Pubblicato il 04/07/20

SENTENZA LAMPO Si è aperto al termine della seconda sessione di prove libere del Gran Premio d'Austria, e si è chiuso una manciata di ore più tardi, nella notte stiriana, il caso Das. Il team principal della Red Bull, Christian Horner, aveva promesso un intervento duro contro il dispositivo che nelle monoposto Mercedes serve a modifcare la convergenza delle ruote in corsa, grazie al movimento in avanti e indietro del volante. Il manager britannico aveva affermato: ''Il sistema è molto intelligente, ma ci domandiamo se sia conforme alle normative in quella che è un'area grigia del regolamento. Vogliamo chiarezza perché ha un impatto sul campionato, e si tratta di qualcosa che è già stato messo fuorilegge per il 2021, e allora ci domandiamo se sia giusto utilizzarlo quest'anno''.

F1 2020: Toto Wolff (Mercedes) e Christian Horner (Red Bull)

RED BULL VS MERCEDES Alle 18.03 era stata così presentata ai commissari (Tra i quali l'ex pilota italiano Vitantonio Liuzzi) la protesta formale della Red Bull, che ha avuto una risposta ufficiale, e positiva per la casa tedesca, poco dopo la mezzanotte, alle 0.38, in appena sei ore e mezza.

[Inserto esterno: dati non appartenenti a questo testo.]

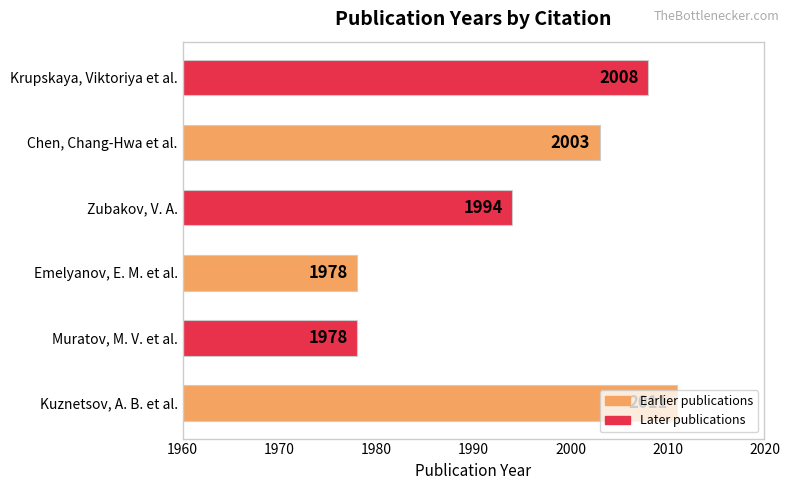

True or false: the data shows 2854 at Krupskaya, Viktoriya et al..

False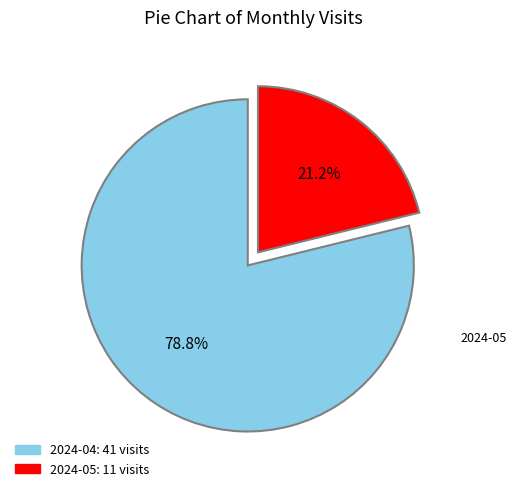

To the nearest percent, what is the difference between the 2024-04 and 2024-05 slice percentages?

58%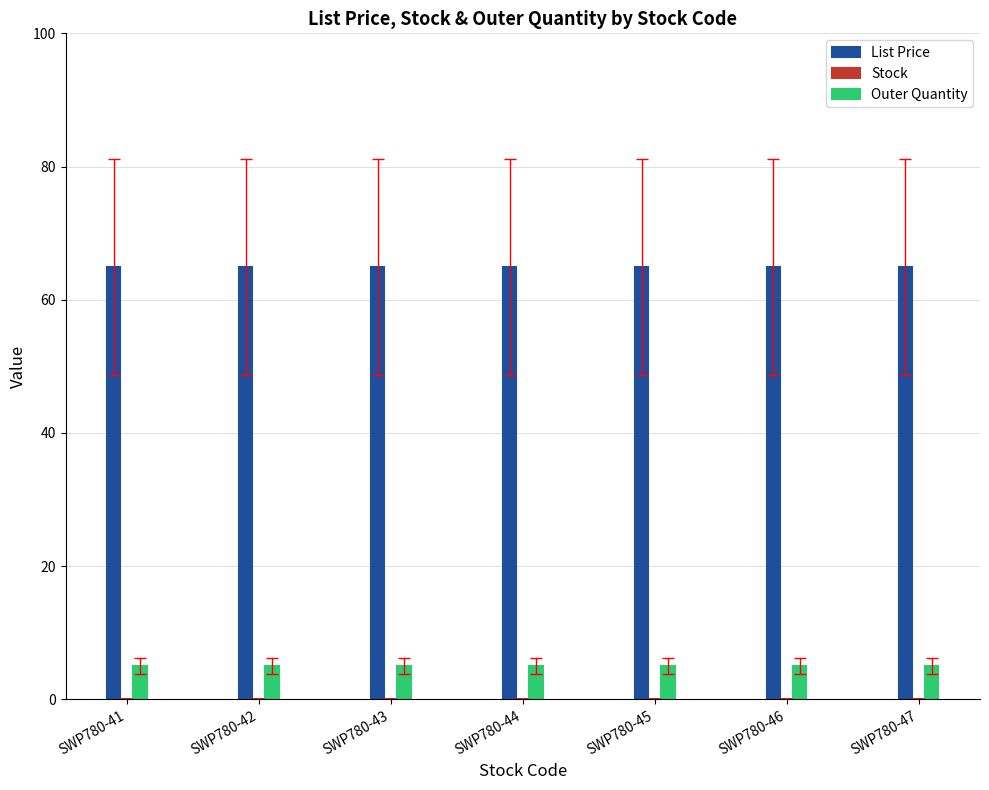

How many categories are shown in the chart?

7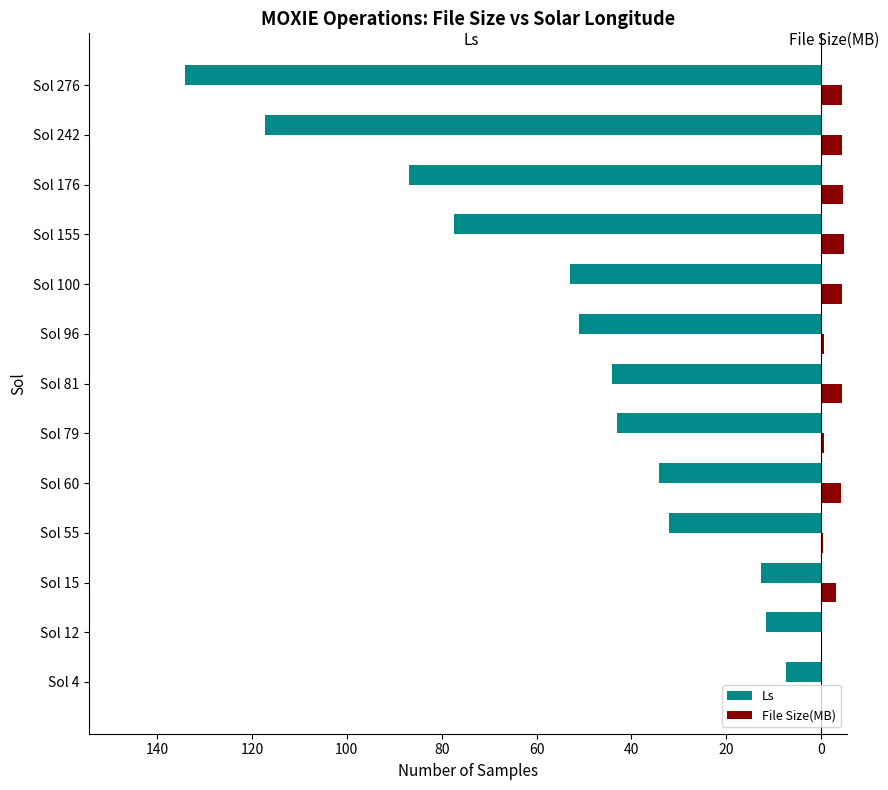

What are all the series names shown in the legend?

Ls, File Size(MB)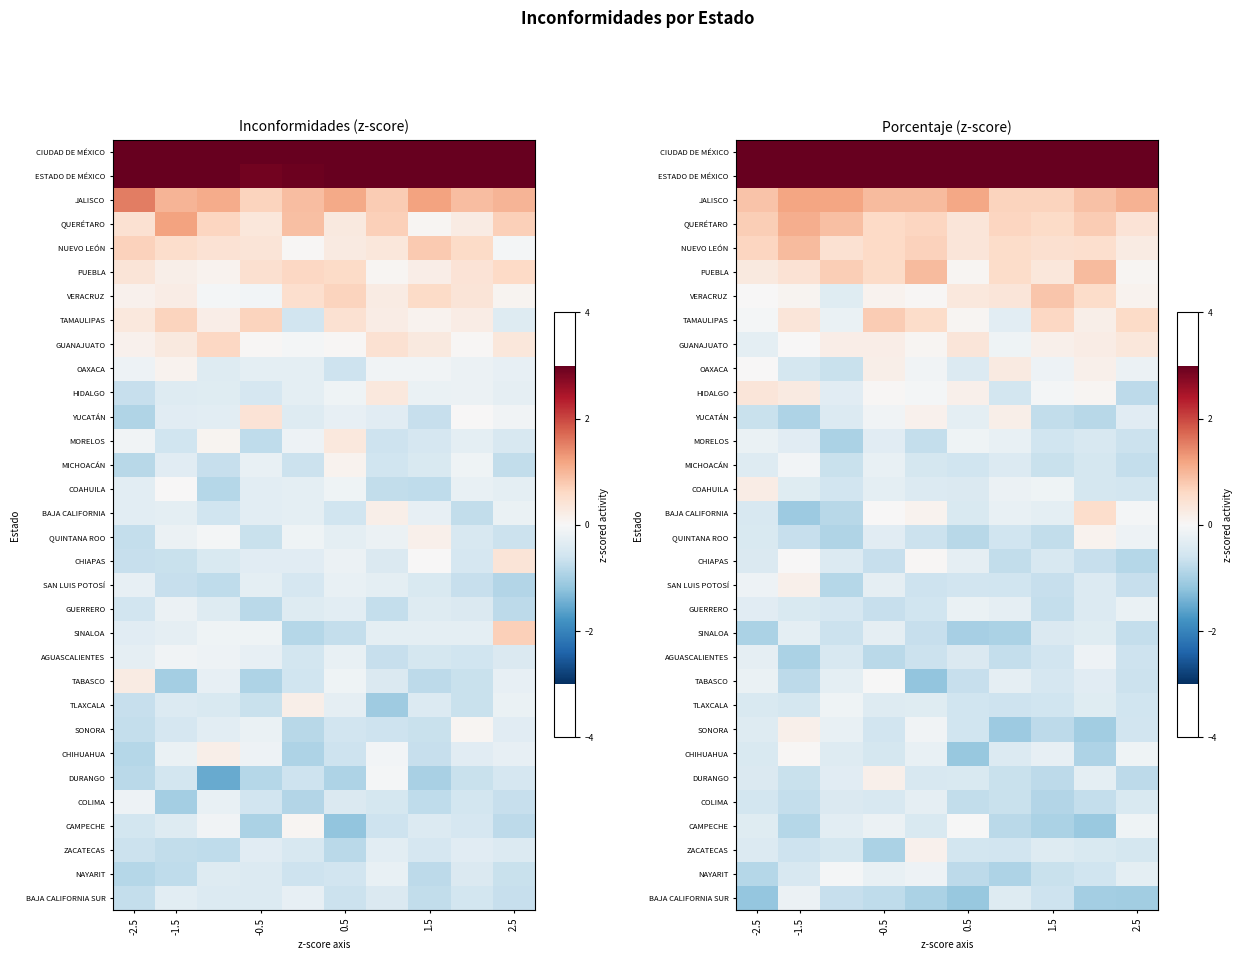

What is the minimum value shown in the chart?

-1.2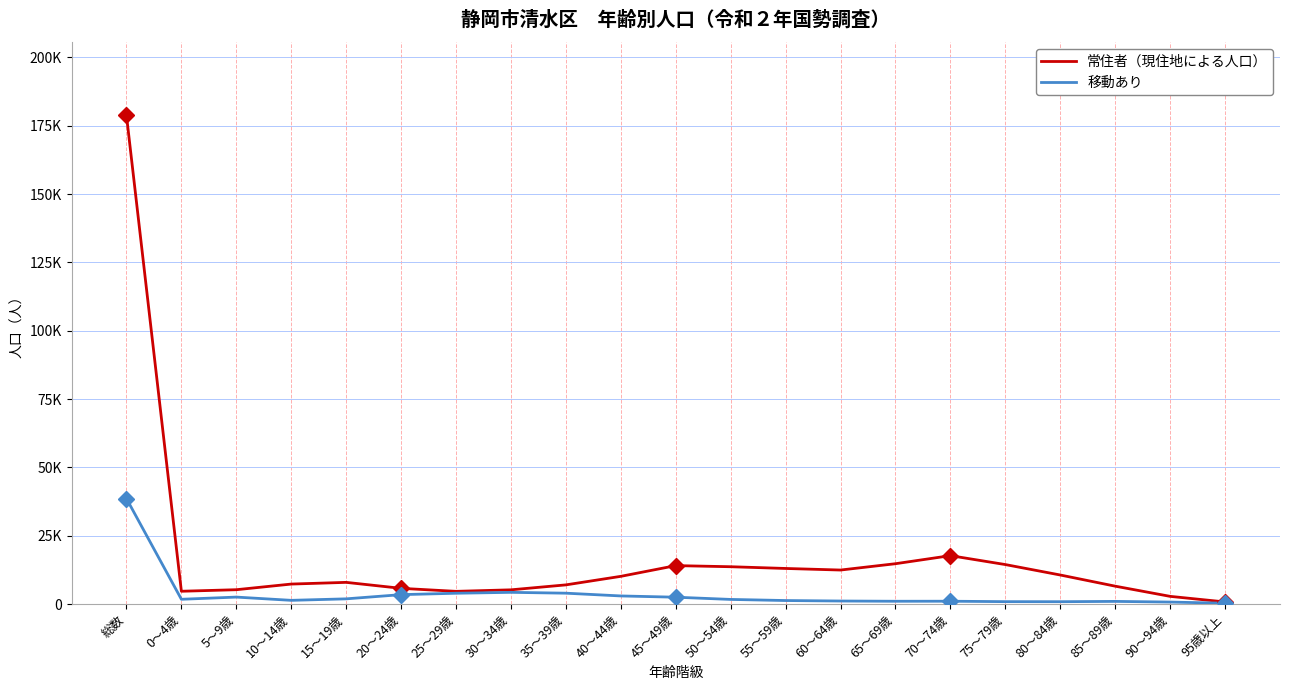

True or false: 常住者（現住地による人口） and 移動あり cross at least once.

False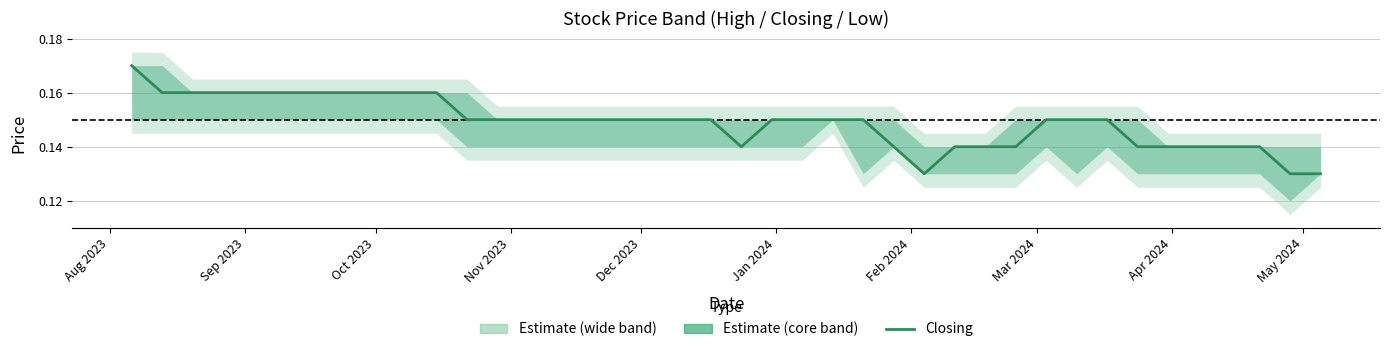

The value at 36 is 0.2. True or false?

False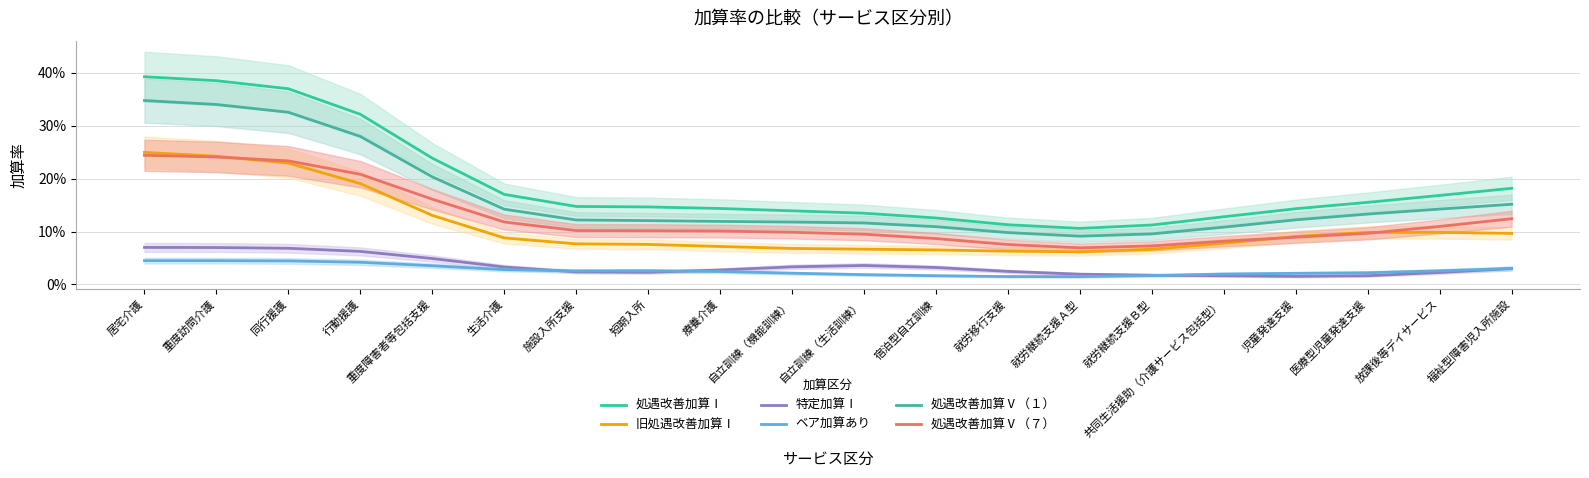

True or false: 処遇改善加算Ⅴ（７） and 特定加算Ⅰ intersect in this chart.

False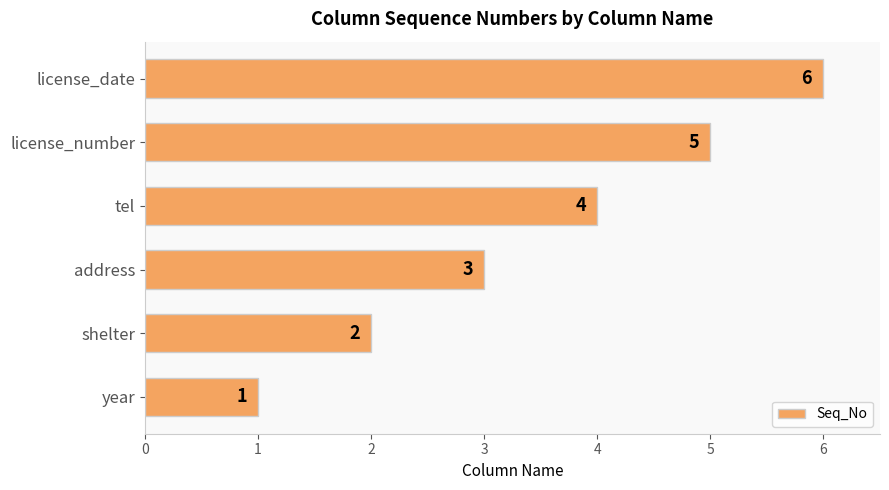

Which label corresponds to the largest value in the chart?

license_date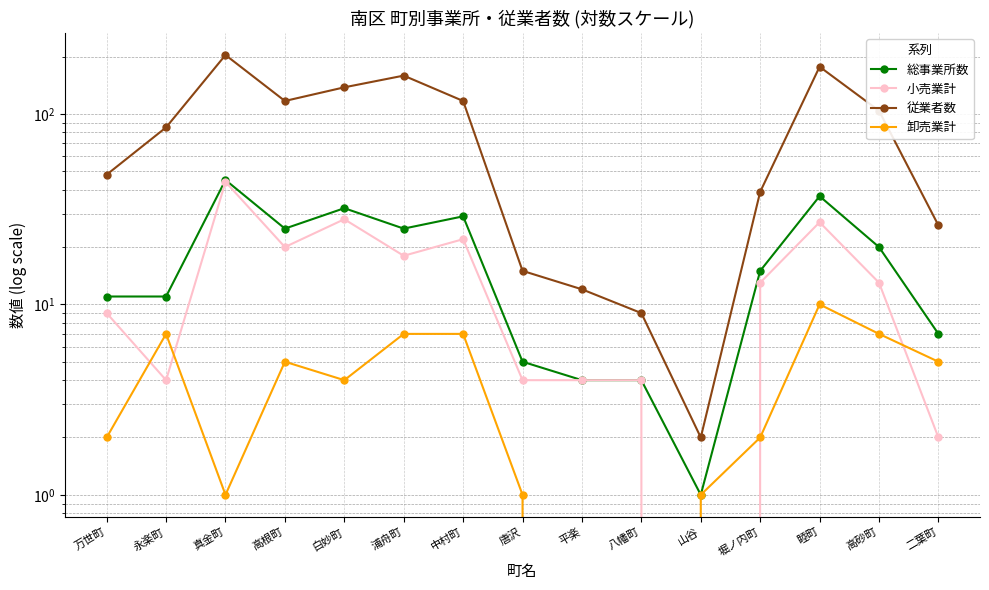

Is it true that 卸売業計 equals 0 at 堀ノ内町?

False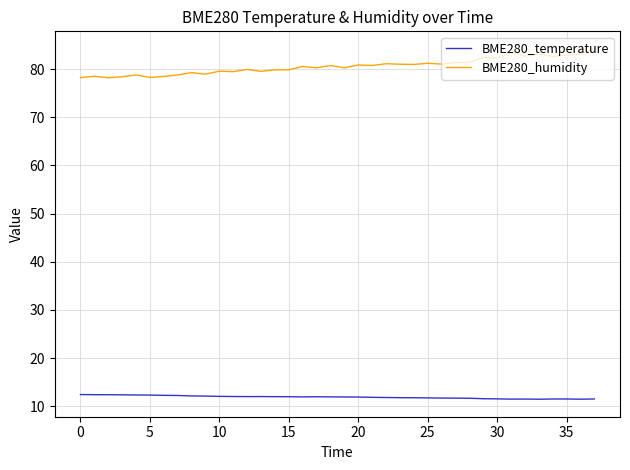

What is the minimum value shown in the chart?

11.4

L'accusa, rappresentata in sede istituzionale da Adrian Newey, Paul Monaghan e Jonathan Wheatley, progettista e tecnici della Red Bull, affermava che il DAS System infrangesse il regolamento nei punti 3.8 e 10.2.3, sostenendo che fosse un dispositivo aerodinamico mobile in quanto influiva sull'altezza della monoposto da terra, e dunque che fosse vietato dal regolamento. La Mercedes, alla presenza del capo del dipartimento tecnico della FIA Nikolas Tombazis, si è difesa con i tecnici James Allison, Ron Meadows, John Owen e Andrew Shovlin, ed è evidentemente riuscita a dimostrare il contrario. Nella risposta ufficiale degli Steward si legge semplicemente: ''La protesta è respinta in quando non fondata'', e la sfida torna ora in pista.